*ABOUT THIS EXERCISE*
Copy each record exactly as it reads, leaving out any pictures it holds.
--------------------------------------------------
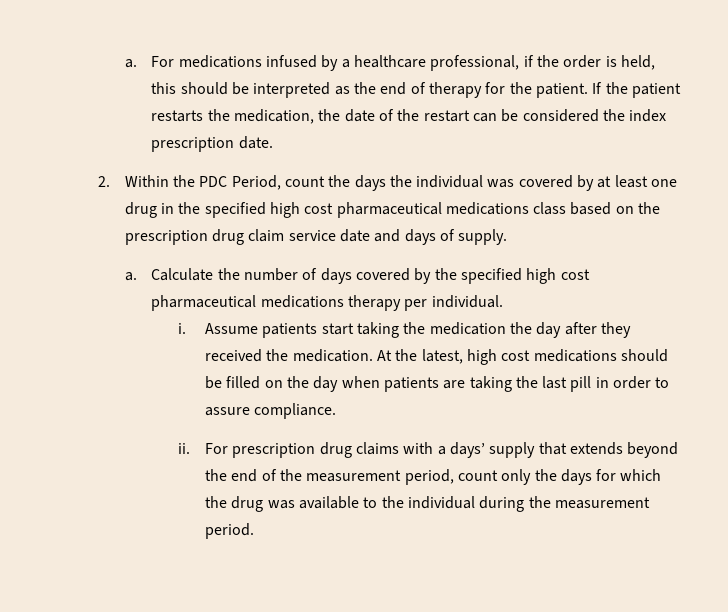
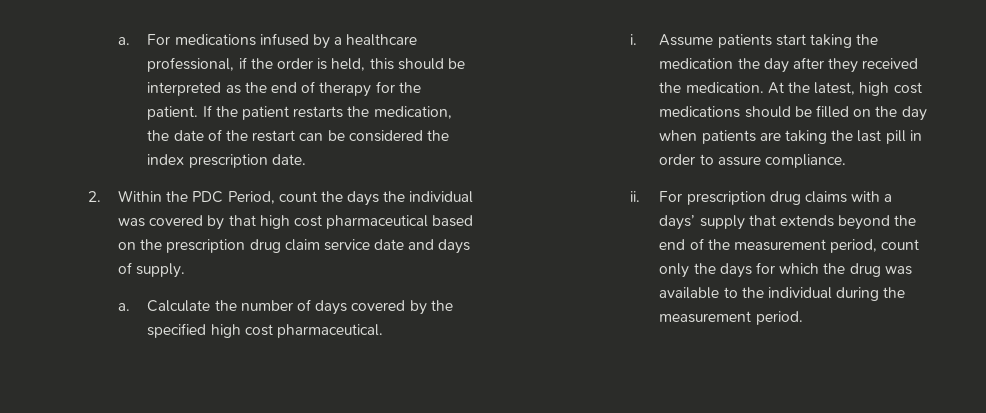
[597,175,678,188] [124,202,567,218] at least one drug in the specified high cost pharmaceutical medications class -> [228,215,429,229] that high cost pharmaceutical
[151,295,503,311] pharmaceutical medications therapy per individual. -> [277,324,384,338] pharmaceutical.

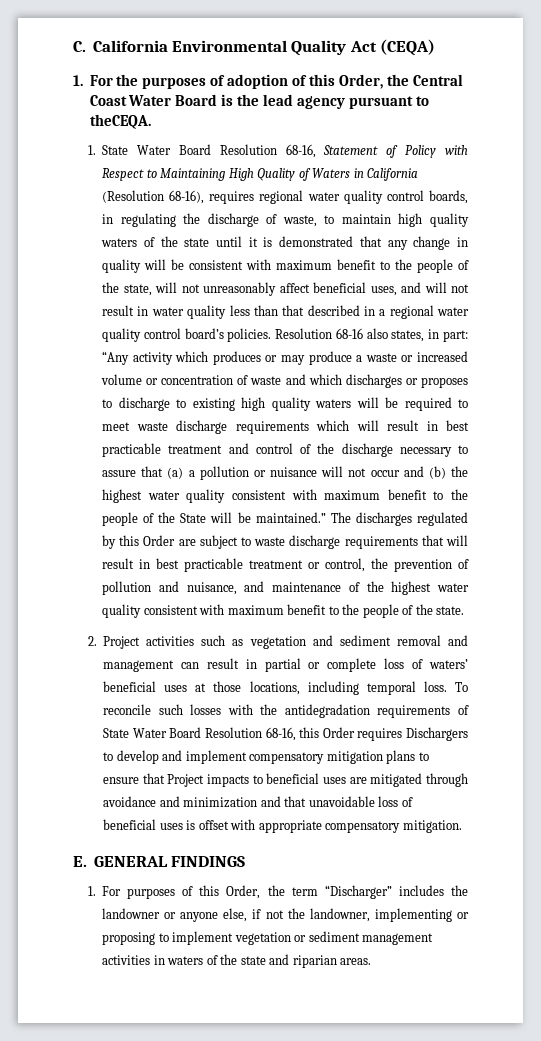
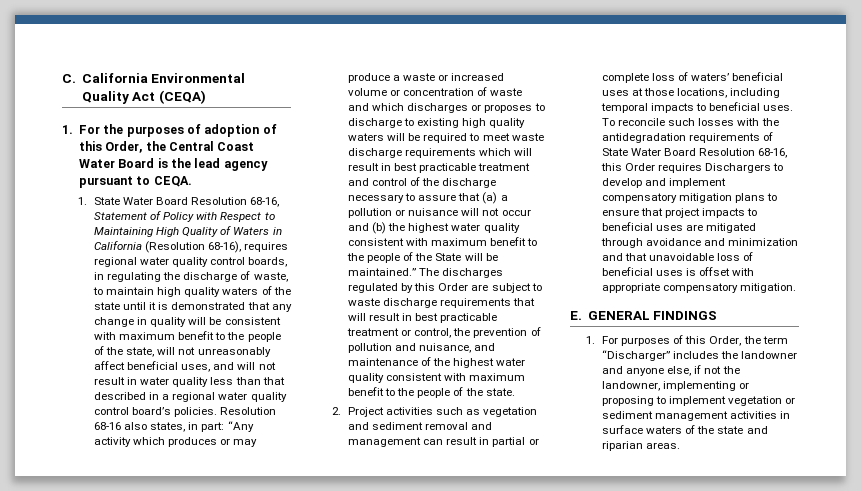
[89,114,151,129] theCEQA. -> [153,176,192,187] CEQA.
[423,681,447,692] loss. -> [651,102,794,113] impacts to beneficial uses.
[167,774,205,787] Project -> [665,208,701,218] project
[164,912,177,919] or -> [601,366,623,374] and
(165, 960) none -> [601,425,643,434] surface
--------------------------------------------------
*ANSWER TO THE EXERCISE*
[597,175,678,188] [124,202,567,218] at least one drug in the specified high cost pharmaceutical medications class -> [228,215,429,229] that high cost pharmaceutical
[151,295,503,311] pharmaceutical medications therapy per individual. -> [277,324,384,338] pharmaceutical.

[89,114,151,129] theCEQA. -> [153,176,192,187] CEQA.
[423,681,447,692] loss. -> [651,102,794,113] impacts to beneficial uses.
[167,774,205,787] Project -> [665,208,701,218] project
[164,912,177,919] or -> [601,366,623,374] and
(165, 960) none -> [601,425,643,434] surface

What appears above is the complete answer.